Ⅰ. It mainly includes the following 4 basic steps：

1.Sample preparation.

2.Electrophoresis separation.

3.Membrane transfer of proteins.

4.IHC and coloration——protein detection.

Ⅱ. Solutions and reagents:

● 1×PBS.

● Modified RIPA buffer
Tris-HCl: 50 mM, pH 7.4 ; NP-40: 1% ;Na-deoxycholate: 0.25% ;NaCl: 150 mM ;EDTA: 1 mM ;PMSF: 1 mM ;Aprotinin, leupeptin, pepstatin: 1 microgram/ml each ;Na³VO⁴: 1 mM ;NaF: 1 mM

● 1×SDS sample buffer
62.5mM Tris-HCl (pH 6.8 于 25 ° C), 2%w/v SDS, 10% glycerol,50mM DTT,0.01%w/v bromphenol blue.

● transfer buffer
25mM Tris base, 0.2M glycine, 20% methanol(pH 8.3).

● 10×TBS
Prepare 1L 10X TBS: 24.2 g Tris base, 80 g NaCl;adjust pH to 7.6 with 1N HCl.

● Non-fat milk powder or BSA

● Methanol.

● TBS/T buffer solution
1X TBS, 0.1% Tween-20.

● Closed buffer（TBS/T） X TBS, 0.1% Tween-20 add 5% w/v non-fat milk powder or BSA.

● Dilution of primary antibody
1X TBS, 0.1% Tween-20 add 5% BSA ( PcAb ) or 5% non-fat milk (Mab).

● Pre dyed protein marker can be used to monitor the efficiency of membrane transfer.

Ⅲ. Sample preparation：

The original sample can be cell, tissue, culture supernatant, immunoprecipitate or affinity purified protein. The following is the treatment method of cell sample for qualitative detection of the target protein. Refer to the relevant literature for other sample preparation methods.

1.Culture cells or drug treatment.

2.Discard the medium, rinse the cells twice with 1×PBS, and remove the remaining medium.
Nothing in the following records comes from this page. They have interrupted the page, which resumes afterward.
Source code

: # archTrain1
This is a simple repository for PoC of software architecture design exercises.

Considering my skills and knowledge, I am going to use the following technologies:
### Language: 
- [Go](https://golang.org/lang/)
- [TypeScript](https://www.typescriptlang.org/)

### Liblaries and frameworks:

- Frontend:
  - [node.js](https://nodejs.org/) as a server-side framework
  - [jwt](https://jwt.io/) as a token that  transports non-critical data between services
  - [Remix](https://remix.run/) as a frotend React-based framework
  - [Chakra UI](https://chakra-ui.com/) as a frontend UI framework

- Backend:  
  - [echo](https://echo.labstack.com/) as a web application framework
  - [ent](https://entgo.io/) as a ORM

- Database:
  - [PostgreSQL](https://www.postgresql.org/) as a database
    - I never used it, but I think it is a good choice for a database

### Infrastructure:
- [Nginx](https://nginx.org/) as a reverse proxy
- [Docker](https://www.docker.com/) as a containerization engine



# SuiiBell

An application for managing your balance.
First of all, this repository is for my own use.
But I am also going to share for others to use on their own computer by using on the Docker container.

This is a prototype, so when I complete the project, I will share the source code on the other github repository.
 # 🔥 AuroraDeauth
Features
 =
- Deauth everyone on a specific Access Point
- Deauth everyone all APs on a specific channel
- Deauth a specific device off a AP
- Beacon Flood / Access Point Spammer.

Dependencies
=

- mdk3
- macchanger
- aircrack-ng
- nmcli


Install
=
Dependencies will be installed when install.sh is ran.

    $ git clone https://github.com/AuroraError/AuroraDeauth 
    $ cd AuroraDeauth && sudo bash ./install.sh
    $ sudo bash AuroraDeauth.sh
3.Add 1×SDS sample buffer（6-well plate, 100 µ l /w or 75 cm 2 plate, 500-1000 µl/bottle ），scrape off cells and transfer to EP tube.（notice：Ice operation）

4.Ultrasound cuts DNA for 10 to 15 seconds to reduce the viscosity of the sample.

5.Boil the sample for 5 minutes.

6.Centrifugation 12000g, 5 min, supernatant.

7.Electrophoresis separation：
Upper sample 15 to 20 μl to SDS-PAGE (10 cm x 10 cm) electrophoresis.To quantitatively detect the expression level of a protein, Ripa lysate was used to lyse the cells. Collect the cracking liquid into the centrifuge tube and mix it on the oscillator for 4-15min，14000g centrifuged for 15min（4℃），abandoned sediment. The protein concentration in the supernatant was measured by Bradford method or other protein determination methods to adjust the volume and quantity of the sample. The internal or external reference was also needed for Western hybridization, usually beta actin.